こういった業界で稼働しているのは、「cobot」という名でも知られる協働ロボットだ。この種のロボットは日を追って作業能力を高めるとともに、多様性を増している。また、その数は膨大なものになってきている。はるかに膨大にだ。
これは、ロボット市場に関する国際ロボット連盟(IFR:International Federation of Robotics)の2019年版年次報告書「World Robotics Report」で示されている重要な事実の1つだ。同報告書によると、2018年における協働ロボットの出荷台数は前年比23%増の1万4000台近くになったという。
2018年には協働ロボットの伸びが顕著だったものの、産業用ロボット分野全体が素晴らしい成長を遂げている。同報告書によると、2018年における世界の産業用ロボット出荷台数は前年比6%増の42万2000台だった。以前から自動化を手がけている業界のなかには苦戦しているところもある点を考えると、この数字は新たな業界で自動化が進んでいるという事実を示しているため、意味深いものがある。

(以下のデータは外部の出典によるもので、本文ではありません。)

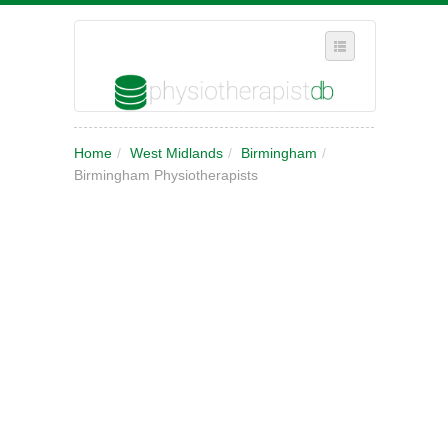
SELECT REGION
Home
/
West Midlands
/
Birmingham
/
WHERE IN THE UK ARE YOU?
Birmingham Physiotherapists
SUGGEST A NEW BUSINESS
ADD A NEW BUSINESS TO OUR DATABASE
MY ACCOUNT
MANAGE YOUR SUBSCRIPTION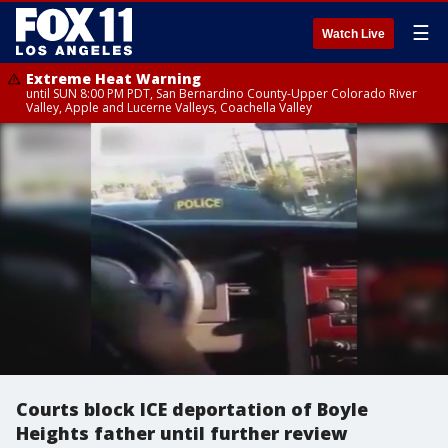
☰
Watch Live
Extreme Heat Warning
until SUN 8:00 PM PDT, San Bernardino County-Upper Colorado River
Valley, Apple and Lucerne Valleys, Coachella Valley
Courts block ICE deportation of Boyle
Heights father until further review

IFRの会長である津田純嗣氏は「2018年は、自動車業界や電機・電子業界といったロボットの主要顧客にとって厳しい年だったにもかかわらず、過去最高の売上高を達成し、力強い実績を残した」と述べるとともに、「米国と中国の間の貿易摩擦によって世界経済に不透明感が漂い、顧客は投資を先延ばしにする傾向にある。しかし、ロボットの年間出荷台数が初めて40万台を超えたというのは明るいニュースだ。IFRの長期的な見通しでは、自動化に向かう流れに変わりはなく、技術的な進展も続くため、2桁台の成長が見込めるとともに、2022年には約58万4000台にまで増えると推定している」と述べている。
新たな業界におけるこういった成長は、建設や鉱業、ヘルスケアといった業界に向かうより大きな自動化の波によって生み出されている。新たに能力を拡大した自動化テクノロジーは、力強い世界経済に伴う人材不足という状況に開発者たちが応えようとするなかで、急速にオンライン化に向かっている。